A major obstacle, however, continues to be a significant disconnect between what
the aggression/violence scientific community knows and what public policy makers
(especially politicians) and the general public know and are willing to do. Instead of
serious, scientifically-based prevention, intervention, and treatment programs, modern
society has received simple yet persuasive solutions that have no basis in theory or
evidence, such as midnight basketball programs, “just say no” campaigns, and “scared
straight” and boot camp interventions. What is needed is a major change in attitude and in
understanding of what good science can do toward solving human problems. Modern
societies need to use what aggression science already tells us about changes that are
likely to improve human welfare, and to demand that all public policy changes designed
to produce such change be evaluated by competent scientists so that policies that do not
work can be dropped or changed, and those that do work can be strengthened and
improved.
9. Future directions for research
Although aggression science has improved dramatically over the past three
decades, additional research and more comprehensive theories are needed to improve the
precision of our predictions. This will require cross-disciplinary collaboration and the
creation of new areas of research. For example, social neuroscience is in its infancy, and
though important strides have been made, many more are yet come. In 10 short years, the
media violence domain has benefited from a call for more integration in this area (e.g.,
Carnagey, Anderson, & Bartholow, 2007), as the sample of brain imaging findings noted
earlier attests. Additional “basic-science” types of research on aggression will, in the end,
lead to better applications.
One of us (CAA) recently had the opportunity to meet with National Academy of
Science members to discuss media issues in children's health. One of the outcomes of
many meetings with many scientists involved with this project is a proposal for a
"large-scale (i.e., at least 50,000 participants) developmental study that
incorporates state-of-the-art measures of all known major child and adolescent
risk and resilience factors for the development of violent behavior tendencies. The
study should follow the same large sample of children from a very early age (e.g.,
2 years) though early adulthood (e.g., 30 years), and should include known
biological, environmental, and social pre- and post-natal factors that affect the
development of healthy, productive adults (versus unhealthy, unproductive,
antisocial adults). The study should over-sample from high-risk populations"

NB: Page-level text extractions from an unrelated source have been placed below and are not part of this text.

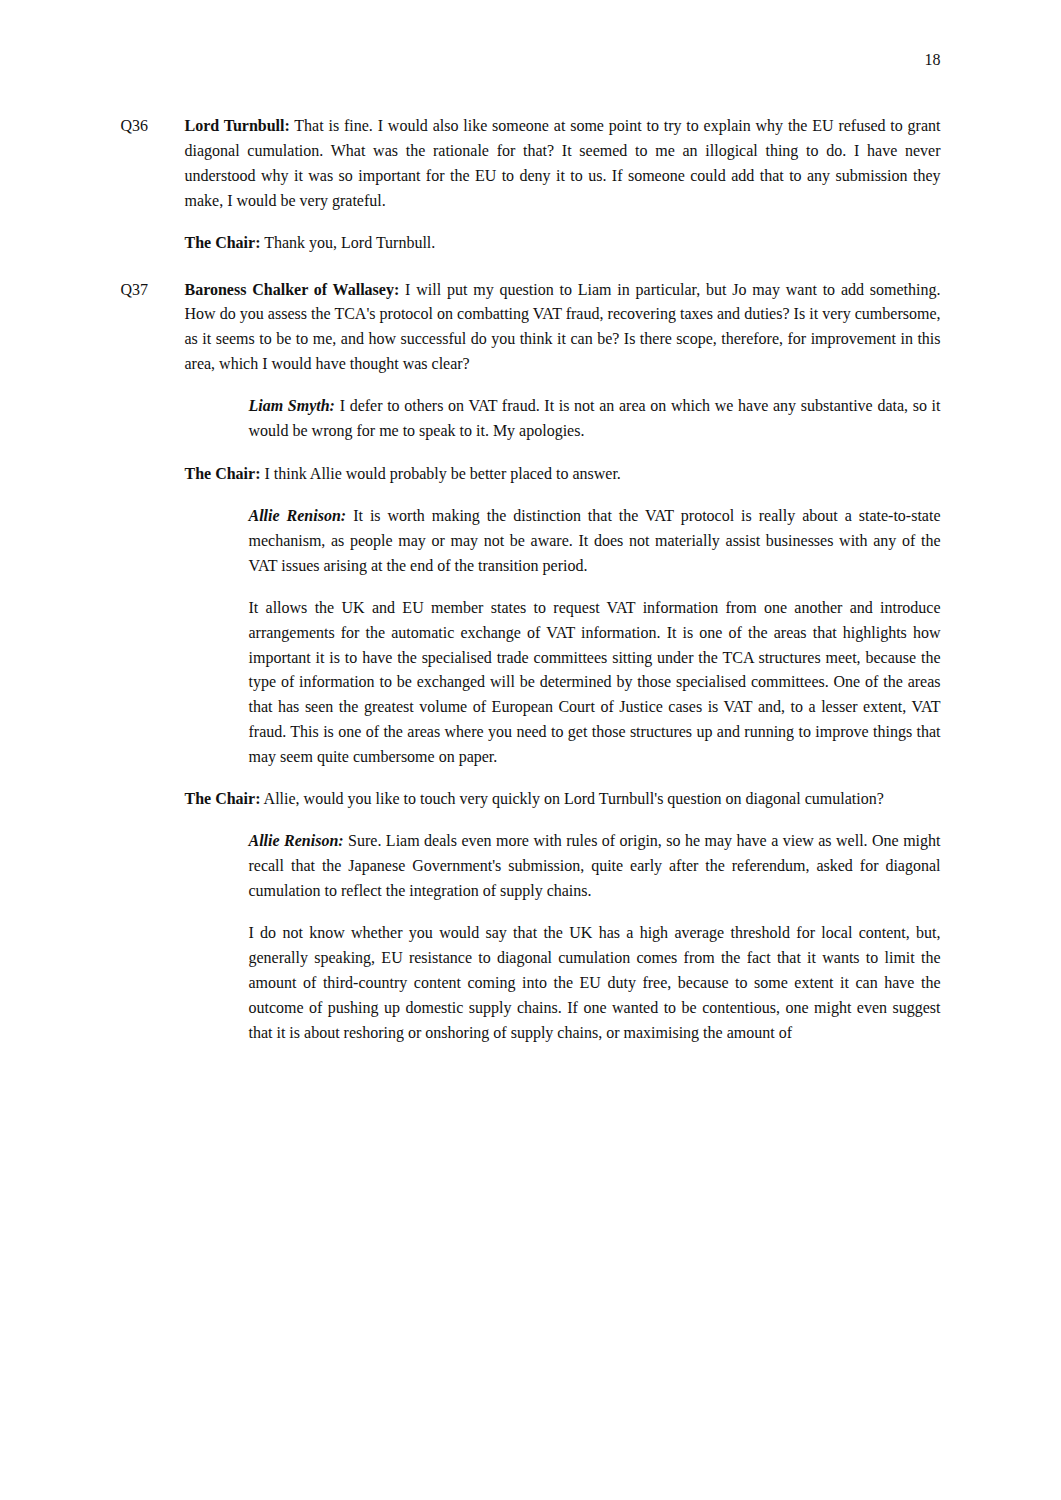18
Q36
Lord Turnbull: That is fine. I would also like someone at some point to try to explain why the EU refused to grant diagonal cumulation. What was the rationale for that? It seemed to me an illogical thing to do. I have never understood why it was so important for the EU to deny it to us. If someone could add that to any submission they make, I would be very grateful.
The Chair: Thank you, Lord Turnbull.
Q37
Baroness Chalker of Wallasey: I will put my question to Liam in particular, but Jo may want to add something. How do you assess the TCA's protocol on combatting VAT fraud, recovering taxes and duties? Is it very cumbersome, as it seems to be to me, and how successful do you think it can be? Is there scope, therefore, for improvement in this area, which I would have thought was clear?
Liam Smyth: I defer to others on VAT fraud. It is not an area on which we have any substantive data, so it would be wrong for me to speak to it. My apologies.
The Chair: I think Allie would probably be better placed to answer.
Allie Renison: It is worth making the distinction that the VAT protocol is really about a state-to-state mechanism, as people may or may not be aware. It does not materially assist businesses with any of the VAT issues arising at the end of the transition period.
It allows the UK and EU member states to request VAT information from one another and introduce arrangements for the automatic exchange of VAT information. It is one of the areas that highlights how important it is to have the specialised trade committees sitting under the TCA structures meet, because the type of information to be exchanged will be determined by those specialised committees. One of the areas that has seen the greatest volume of European Court of Justice cases is VAT and, to a lesser extent, VAT fraud. This is one of the areas where you need to get those structures up and running to improve things that may seem quite cumbersome on paper.
The Chair: Allie, would you like to touch very quickly on Lord Turnbull's question on diagonal cumulation?
Allie Renison: Sure. Liam deals even more with rules of origin, so he may have a view as well. One might recall that the Japanese Government's submission, quite early after the referendum, asked for diagonal cumulation to reflect the integration of supply chains.
I do not know whether you would say that the UK has a high average threshold for local content, but, generally speaking, EU resistance to diagonal cumulation comes from the fact that it wants to limit the amount of third-country content coming into the EU duty free, because to some extent it can have the outcome of pushing up domestic supply chains. If one wanted to be contentious, one might even suggest that it is about reshoring or onshoring of supply chains, or maximising the amount of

(Anderson et al., under review).
By assessing "all known" relevant factors, including those from genetics, neuroscience,
economics, nutrition, biology, psychology, criminology, and sociology, it should be
possible to estimate which subpopulations are at risk from which risk factors, and which
protective factors are most likely to be effective in promoting socially healthy children
and adults. Such a study would surpass previous longitudinal studies, which have fallen
short in terms of the quality of measures used to assess some of the key risk factors, most
notably (perhaps) measures of screen media usage.

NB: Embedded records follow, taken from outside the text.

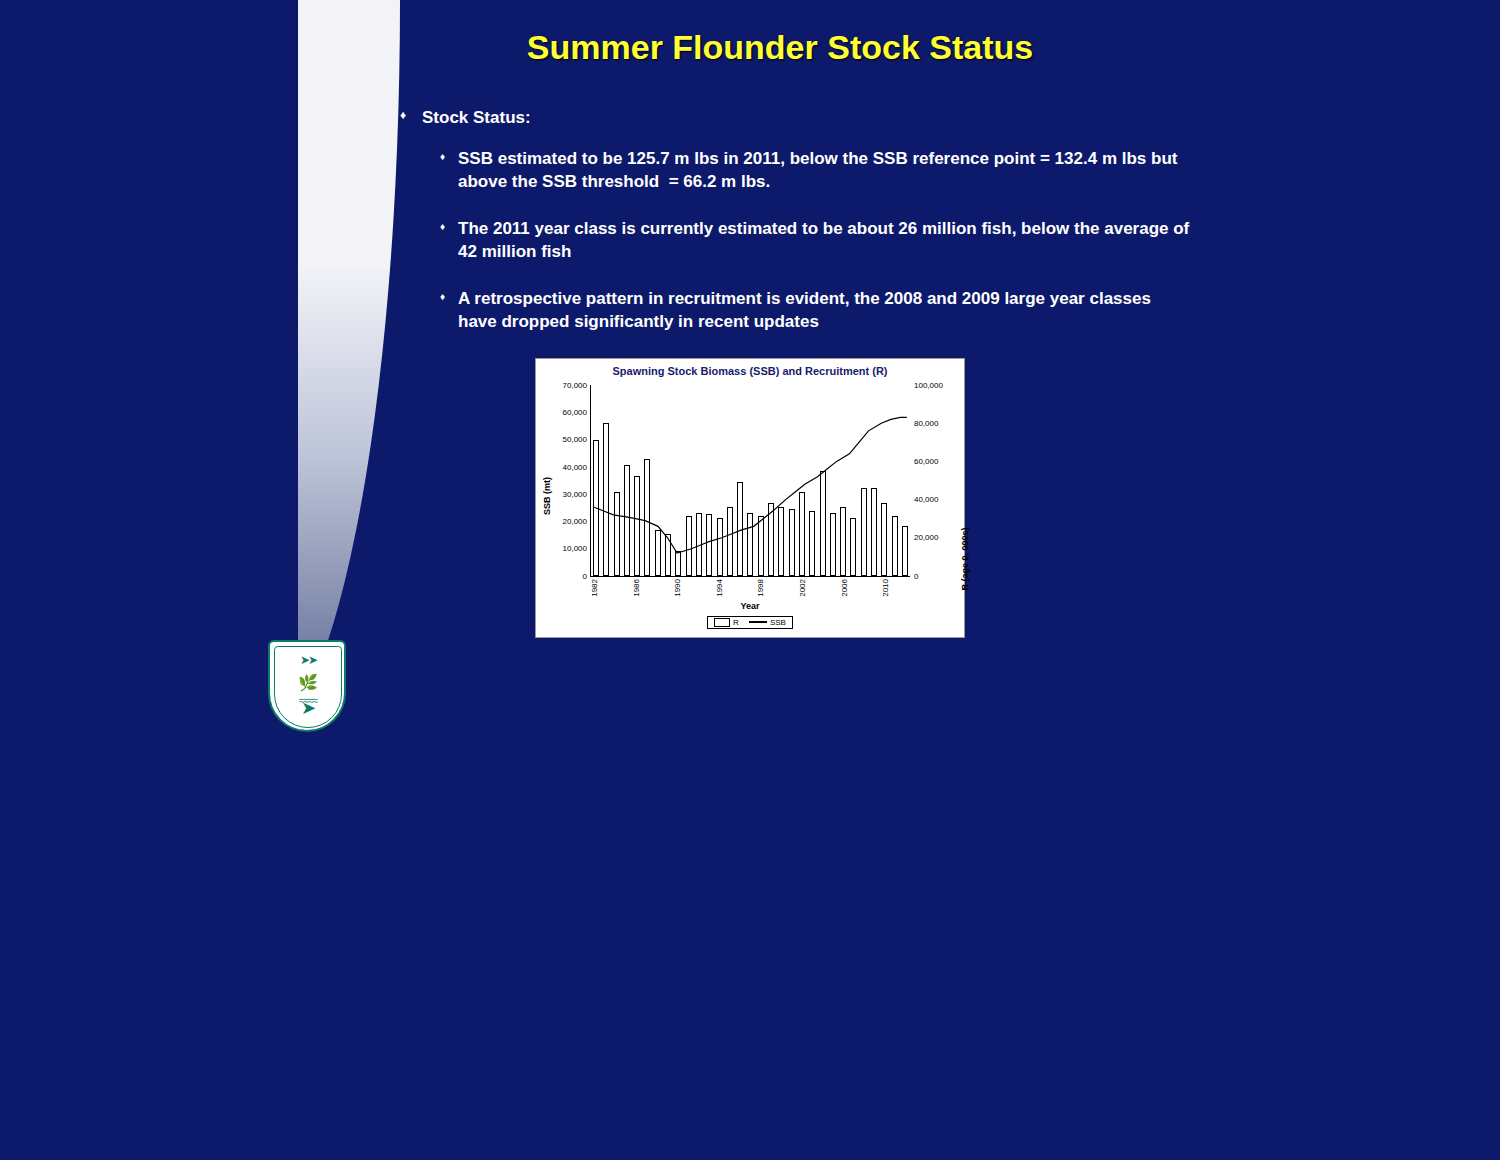Summer Flounder Stock Status
Stock Status:
SSB estimated to be 125.7 m lbs in 2011, below the SSB reference point = 132.4 m lbs but above the SSB threshold = 66.2 m lbs.
The 2011 year class is currently estimated to be about 26 million fish, below the average of 42 million fish
A retrospective pattern in recruitment is evident, the 2008 and 2009 large year classes have dropped significantly in recent updates
Spawning Stock Biomass (SSB) and Recruitment (R)
SSB (mt)
R (age 0, 000s)
70,000
60,000
50,000
40,000
30,000
20,000
10,000
0
100,000
80,000
60,000
40,000
20,000
0
1982 1986 1990 1994 1998 2002 2006 2010
Year
R SSB
➤➤
🌿
≈≈≈≈
➤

A third direction for future research is better and larger intervention, prevention,
and implementation studies. There are numerous small scale studies that have
demonstrated positive effects, in schools, communities, and even with prison populations.

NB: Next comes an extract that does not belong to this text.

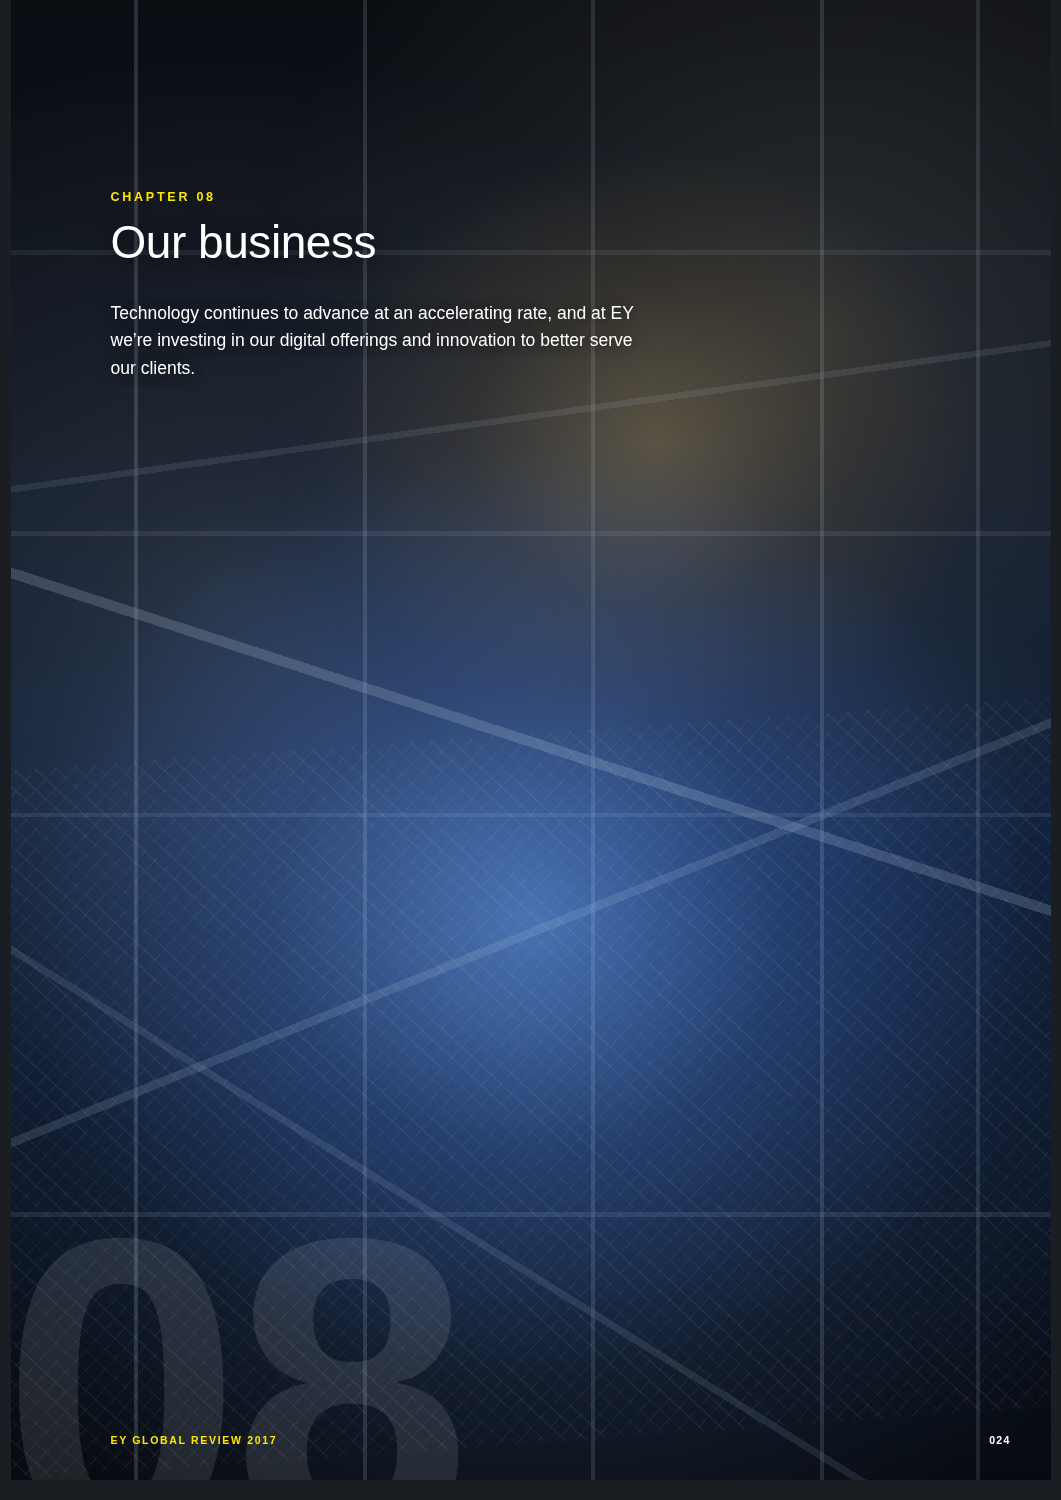08
Chapter 08
Our business
Technology continues to advance at an accelerating rate, and at EY we’re investing in our digital offerings and innovation to better serve our clients.
EY Global Review 2017 024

But we need more large scale studies that implement these programs, to test their
generalizability, efficacy, and cost-benefit ratios. Such studies should eventually make it
easier to get the political support to fund widespread change, as the few such analyses
that have been done tend to show that in the long run it costs less to produce healthy
(physical, social, emotional) citizens than it does to imprison or hospitalize unhealthy,
antisocial individuals.
We hope that this chapter helps a wide range of scholars to understand how
important individual differences in aggressive tendencies develop, and how individual
difference scholars can use this knowledge to create healthier social systems.